“I did all of this to myself and I know only I can fix it, but I see no way out, and what’s worse is I don’t feel I deserve another chance.”
You sound just like me. I moved out of my parents’ house at 24, and moved back in at 25. I’ve been living with my mother ever since, and if it weren’t for her I don’t know where I’d be. And I understand family problems. My family does believe ADD/ADHD exists, and they believe I have it, but they don’t seem to accept that any of the ADHD related problems I have are because of my ADHD. They just think they’re personal flaws I need to work on, such as not being lazy and not procrastinating. Or if they do, they think I just need to learn to not be lazy or procrastinate.
Let me begin by saying that whatever choices you made were yours, but you did not choose to have a condition that results in having a myriad of jobs or taking a long time to finish you associate degree. Or many of the other problems you’ve had in life. None of us did. And no, it’s not that only you can fix it. Even without neurological or mental health issues, nobody makes it through life on their own. Don’t think this. Only you can choose to fix it, nobody can make that choice for you. But you can’t fix it on your own. If everybody tried to fix everything on their own, the human species would have died out before we discovered fire. You’re not Hercules, though your trials may be as hard, so don’t try to do it on your own.
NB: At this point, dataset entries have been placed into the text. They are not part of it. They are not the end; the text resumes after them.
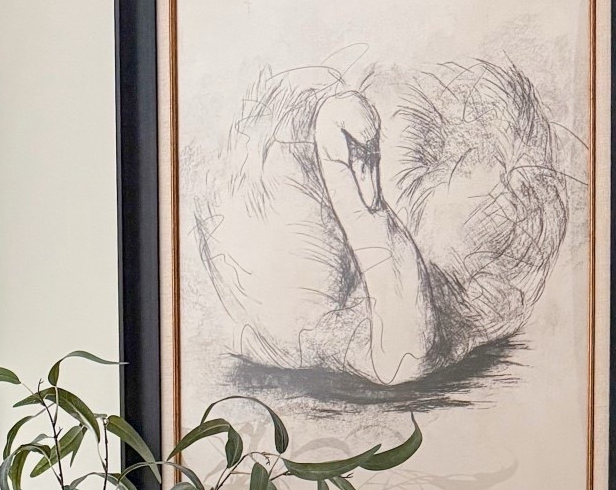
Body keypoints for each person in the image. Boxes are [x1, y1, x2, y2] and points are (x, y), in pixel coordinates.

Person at [191, 57, 571, 391]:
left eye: (369, 154)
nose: (367, 170)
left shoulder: (492, 292)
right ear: (331, 140)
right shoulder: (278, 317)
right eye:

Second, don’t ever let yourself feel like you don’t deserve another chance. This may be the wrong forum for this, but I’m Christian and one thing I’ve learned is that God always gives us another chance. It’s Satan who doesn’t want us to feel like we deserve the Chance God gives, that’s why Christians call him the father of all lies. You may not be Christian, but the same still applies. You always have another chance, as long as you keep trying. And if you don’t believe in Satan, then believe that whatever makes you feel this way is your own personal Evil One – depression, anger, self-doubt – these are the Evil Ones you face, and they will lie to you. They make you believe you aren’t worthy of another chance or that nobody will give you one. I started college 4 years ago, and got my associate in the first two years. but I had trouble keeping up. I made 4.0 my first semester, and it started dropping after that. Last semester, I failed a class. I’m on Pell and loans, so I could lose these and have to quit. But when I moved from the 2 year college to the local university, I read something about ADHD on the internet that made me look it up. I started talking to a counselor there and got diagnosed last Spring. I’ve had a hard time of it, and I stopped working on behavioral things this Summer – for one, I work at the university’s cafeteria and they close in the Summer, so I’ve been looking for a job for 2 months now – and the Adderall sometimes makes me more hyperfocused so I don’t always get my assignments done on time because I get busy on other things or I get to focused on the details of the assignment, and a few I never finished. I took a drawing course this Summer and never finished the last assignment. I made a 75 in that class. But I know if I give up, I’m giving in to those things that want me to fail – depression, anger, self-doubt.
As for your friends and family, reconciliations can be made and friendships can be mended. But just like everything else, you have to make the choice to do so, and you can’t do this alone. They have to choose to mend those friendships as well. But they have to understand that you do have a neurological condition, and your friendship will not be easy, for either you or them, and they have to be strong to be your friend; just like you have to be strong to be a friend to others. And your family will have to accept that, whether they believe it exists or not, these attributes of your condition make life harder for you, and they wont be changed easily, or without their support.